■ Problem description
A word-for-word printout of the listing below is needed.

╔══

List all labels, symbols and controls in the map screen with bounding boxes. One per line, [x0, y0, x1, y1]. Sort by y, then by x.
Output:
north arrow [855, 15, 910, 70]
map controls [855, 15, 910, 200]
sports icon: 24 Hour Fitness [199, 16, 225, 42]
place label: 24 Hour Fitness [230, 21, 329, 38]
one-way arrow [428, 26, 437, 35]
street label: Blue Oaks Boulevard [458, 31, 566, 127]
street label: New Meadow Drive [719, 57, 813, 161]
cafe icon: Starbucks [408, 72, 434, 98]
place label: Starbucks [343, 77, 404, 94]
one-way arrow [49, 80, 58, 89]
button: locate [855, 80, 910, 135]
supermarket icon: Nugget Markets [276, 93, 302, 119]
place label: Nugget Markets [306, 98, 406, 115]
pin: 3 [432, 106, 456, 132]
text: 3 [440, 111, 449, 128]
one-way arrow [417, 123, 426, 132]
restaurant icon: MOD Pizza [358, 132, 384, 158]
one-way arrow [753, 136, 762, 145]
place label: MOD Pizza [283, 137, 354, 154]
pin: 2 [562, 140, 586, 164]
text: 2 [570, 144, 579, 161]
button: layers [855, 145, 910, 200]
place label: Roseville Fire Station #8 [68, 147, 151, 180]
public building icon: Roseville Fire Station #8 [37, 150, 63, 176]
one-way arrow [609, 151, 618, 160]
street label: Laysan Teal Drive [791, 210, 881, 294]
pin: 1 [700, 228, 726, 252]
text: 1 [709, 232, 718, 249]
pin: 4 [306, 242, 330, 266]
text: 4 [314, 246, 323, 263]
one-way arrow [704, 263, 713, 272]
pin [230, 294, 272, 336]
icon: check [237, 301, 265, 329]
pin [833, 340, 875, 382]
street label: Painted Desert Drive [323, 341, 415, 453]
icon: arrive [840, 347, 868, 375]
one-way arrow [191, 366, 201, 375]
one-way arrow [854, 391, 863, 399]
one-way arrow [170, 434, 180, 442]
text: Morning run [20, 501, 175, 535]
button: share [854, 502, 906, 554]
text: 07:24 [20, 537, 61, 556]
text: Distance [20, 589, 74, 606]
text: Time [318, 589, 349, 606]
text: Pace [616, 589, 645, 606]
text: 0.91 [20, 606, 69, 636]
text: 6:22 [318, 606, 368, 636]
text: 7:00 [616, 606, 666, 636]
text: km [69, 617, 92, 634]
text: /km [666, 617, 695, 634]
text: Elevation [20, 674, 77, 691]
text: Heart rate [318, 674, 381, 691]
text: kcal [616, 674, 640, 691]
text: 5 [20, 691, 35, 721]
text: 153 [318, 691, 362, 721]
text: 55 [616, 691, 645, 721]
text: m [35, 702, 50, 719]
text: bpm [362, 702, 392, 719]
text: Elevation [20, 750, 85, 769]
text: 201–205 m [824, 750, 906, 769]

╚══

■ Answer section
List all labels, symbols and controls in the map screen with bounding boxes. One per line, [x0, y0, x1, y1]. Sort by y, then by x.
Output:
north arrow [855, 15, 910, 70]
map controls [855, 15, 910, 200]
sports icon: 24 Hour Fitness [199, 16, 225, 42]
place label: 24 Hour Fitness [230, 21, 329, 38]
one-way arrow [428, 26, 437, 35]
street label: Blue Oaks Boulevard [458, 31, 566, 127]
street label: New Meadow Drive [719, 57, 813, 161]
cafe icon: Starbucks [408, 72, 434, 98]
place label: Starbucks [343, 77, 404, 94]
one-way arrow [49, 80, 58, 89]
button: locate [855, 80, 910, 135]
supermarket icon: Nugget Markets [276, 93, 302, 119]
place label: Nugget Markets [306, 98, 406, 115]
pin: 3 [432, 106, 456, 132]
text: 3 [440, 111, 449, 128]
one-way arrow [417, 123, 426, 132]
restaurant icon: MOD Pizza [358, 132, 384, 158]
one-way arrow [753, 136, 762, 145]
place label: MOD Pizza [283, 137, 354, 154]
pin: 2 [562, 140, 586, 164]
text: 2 [570, 144, 579, 161]
button: layers [855, 145, 910, 200]
place label: Roseville Fire Station #8 [68, 147, 151, 180]
public building icon: Roseville Fire Station #8 [37, 150, 63, 176]
one-way arrow [609, 151, 618, 160]
street label: Laysan Teal Drive [791, 210, 881, 294]
pin: 1 [700, 228, 726, 252]
text: 1 [709, 232, 718, 249]
pin: 4 [306, 242, 330, 266]
text: 4 [314, 246, 323, 263]
one-way arrow [704, 263, 713, 272]
pin [230, 294, 272, 336]
icon: check [237, 301, 265, 329]
pin [833, 340, 875, 382]
street label: Painted Desert Drive [323, 341, 415, 453]
icon: arrive [840, 347, 868, 375]
one-way arrow [191, 366, 201, 375]
one-way arrow [854, 391, 863, 399]
one-way arrow [170, 434, 180, 442]
text: Morning run [20, 501, 175, 535]
button: share [854, 502, 906, 554]
text: 07:24 [20, 537, 61, 556]
text: Distance [20, 589, 74, 606]
text: Time [318, 589, 349, 606]
text: Pace [616, 589, 645, 606]
text: 0.91 [20, 606, 69, 636]
text: 6:22 [318, 606, 368, 636]
text: 7:00 [616, 606, 666, 636]
text: km [69, 617, 92, 634]
text: /km [666, 617, 695, 634]
text: Elevation [20, 674, 77, 691]
text: Heart rate [318, 674, 381, 691]
text: kcal [616, 674, 640, 691]
text: 5 [20, 691, 35, 721]
text: 153 [318, 691, 362, 721]
text: 55 [616, 691, 645, 721]
text: m [35, 702, 50, 719]
text: bpm [362, 702, 392, 719]
text: Elevation [20, 750, 85, 769]
text: 201–205 m [824, 750, 906, 769]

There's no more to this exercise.